With SYNC AppLink, drivers can connect smartphones or tablets to their cars, and by using simple voice commands are able to quickly access information from Allergy Alert – while not having to take their hands off the wheel or eyes off the road.
Through the app’s pollen index rating, drivers can request to hear the types of allergen conditions they are likely to encounter that may cause a flare-up in personal allergy symptoms. The app also provides a risk index for asthma, flu/cough/cold and ultraviolet rays.
Based on the growing trend in mobile and Web-based healthcare services, Ford initiated research into health and wellness apps that could leverage SYNC’s connectivity capability. In spring of last year, Ford kicked off a series of research projects for in-car health and wellness-connected services such as medical device connectivity, cloud-based health management services and mobile app integration. In just over a year, Ford is now delivering on the initial research with Allergy Alert as one of the first steps toward helping drivers to take care of themselves and their passengers.
“We are attempting to create the car that cares,” says Gary Strumolo, global manager of Ford Research and Innovation. “We want to change the paradigm that in-car connectivity systems such as SYNC can only be used for information and entertainment purposes. Health and wellness are key issues for our customers outside of the car; therefore, we want to leverage our connectivity platform to improve their time behind the wheel. The trend in mobile health is all about knowing potential health concerns before they happen so that they don’t surprise a person, even while driving.”
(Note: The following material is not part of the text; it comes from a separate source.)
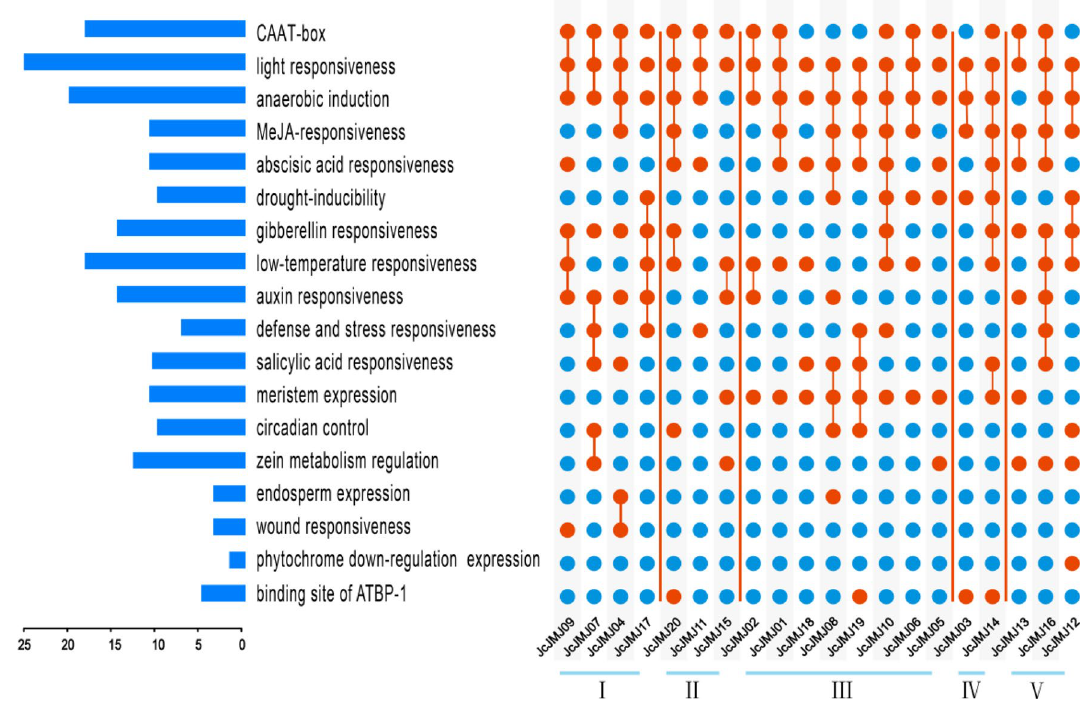
Figure 6. Cis-acting elements in the promoters of each JcJMJ gene. The length of the blue bar on the left indicates the number of cis-acting elements; The blue origin on the right indicates the site in the promoter of the gene that does not have the cis-acting element, while the red color indicates the site that does.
SYNC AppLink integration enables drivers to use simple voice commands to access the health and wellness features of the Allergy Alert app while keeping their hands on the wheel and eyes on the road. The voice commands and features include:
· “Current location” updates the driver’s location using the car’s built-in GPS receiver to report the most accurate and up-to-date information
· “Allergy” provides a verbal pollen index to users that rates the severity of pollen levels in the surrounding environment on a scale from 0 to 12
· “Pollen” specifies that pollens are predominantly in the air
· “Asthma” uses a 0 to 12 scale to address potential and upcoming concerns for asthmatics
· “Flu” addresses the current and upcoming flu index and report
· “UV” tells drivers of the current and upcoming risks of UV rays
· “ZIP 1,” “ZIP 2” and “ZIP 3” stores up to three ZIP codes in the settings menu of users’ device. The first ZIP code is the default location when not using the GPS position. The second and third ZIP enable users to store ZIP codes outside of their current area, such as a mother storing the ZIP code of her child’s school
The SYNC AppLink-enabled version of Allergy Alert is available for iOS devices and is a free app that can be downloaded from the App Store.
SYNC AppLink is currently available on 10 2012 Ford vehicle models.